My teacher would make suggestions though. My advice for you is to listen to these suggestions, but apply each for 3 weeks before you decide whether its good or bad for you

Lesson 3: Expect to practice a skill 20-30 min/day for 3 weeks

I do not claim you can learn every skill in 3 weeks. I mean to say this is the sort of time commitment you should expect to put in before you see reliable improvement in any skill. As in, after 3 weeks, your bad days will be better than your good days are now.

Or you can do something for 4 weeks for 10-15 min/day if that works better for you. Or for 5 minutes a day for 8-10 weeks (that’s also something that works for me). That point is that learning a new movement and getting it automatic is a significant time investment.

This is what I use as a rule of thumb, especially for anything to be used in a groove. When you’re playing out with people, if you have to concentrate on what your limbs are doing in order to hold the groove, you’ve lost the game. So if I want to learn a new groove that is different enough to require concentration, I will assume that this is the minimum time investment.

For example, when I told someone I would play Susan Tedeschi’s ‘Little by Little’ with them, I had to learn snare shuffle groove on the snare, which I’d never done before. So I spent about 30 minutes per day *just* practicing that shuffle with my left hand. Eventually, I got the hang of it, got it up to speed, and added in the kick and right hand.

But I spent 30 minutes a day with my left hand doing that shuffle, however I was doing it. This was on top of the time I spent learning the song structure and breaks. When it came to playing it with my friend, by that point my left hand knew what to do. I did not have to think about it. It even kept the groove when I got my right stick lodged underneath the kick pedal and had to extricate it while I was still playing.

Lesson 4: If an exercise doesn’t help in 3 weeks, you may need to reexamine it

It’s not as if the exercise is a complete waste of time, as I’m sure it has at least some subtle benefit (see the next Lesson), but if you can’t see a benefit in 3 weeks, you should reexamine the exercise. It could be that the exercise is too advanced for you and you need to make it simpler. Maybe you can revisit the original exercise at a later date.

For example, I wanted to learn Bill Wither’s Use Me, so I practiced the entire groove for it for a few weeks. Maybe not for 30 minutes, but I worked pretty hard on it. After a month or so, I realized that no matter what I did, it still sounded crappy. I just couldn’t that unison bass drum/high-hat bark at the end of a phrase without coming out of the measure dragging, at least not at the studio tempo.

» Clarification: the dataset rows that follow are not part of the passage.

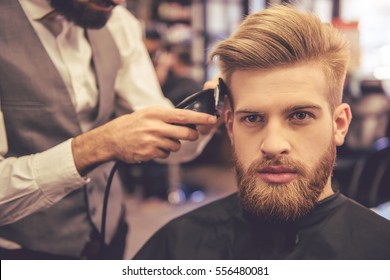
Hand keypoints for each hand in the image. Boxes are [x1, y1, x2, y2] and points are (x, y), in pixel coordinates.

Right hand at [71, 106, 216, 174]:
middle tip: (190, 135)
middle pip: (185, 133)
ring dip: (172, 145)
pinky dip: (162, 152)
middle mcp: (156, 126)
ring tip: (159, 140)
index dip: (200, 119)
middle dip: (191, 135)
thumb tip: (189, 121)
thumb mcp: (149, 113)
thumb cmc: (133, 124)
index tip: (212, 119)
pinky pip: (165, 154)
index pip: (184, 116)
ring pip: (176, 146)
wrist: (112, 138)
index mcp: (157, 113)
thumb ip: (167, 116)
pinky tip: (152, 147)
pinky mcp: (149, 152)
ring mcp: (152, 140)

So I thought about it and realized that the bass-drum/high-hat bark is just a really hard skill for me, and I should focus on that. In fact, I learned my left foot is very weak and unreliable, and so I’m building it up now.

Lesson 5: Some skills are going to take you a very long time to learn

This is probably the most frustrating thing for beginners. A veteran drummer is gonna respect the sheer quantity of work that goes into the technique of a good drummer, but the beginner is tempted to think that because they can understand what they hear, they should be able to do it, too. This is false.

For me, the single stroke roll was one of the biggest sources of frustration. I’ve worked on getting that smooth that on most days for the last year and a half (or longer), yet I’m still far from my dreams of being able to do fast fills and cool 16th note grooves like the high hat groove on Foo Fighter’s Everlong. I’m probably still about 30 bpm too slow, it’s bad!

I’ve even tried to simplify the single stroke roll by focusing in 8th notes in each hand, and 8th notes in both hands in unison. Actually, those both helped a lot. Yet, still no Everlong!

Oh well, the fact of the matter is I’m starting to be able to bust out short 16th note bursts at tempos I never could before, and to do it without tensing up and doing a bunch of flams instead. So I’m going to be happy with that improvement while I continue working on it.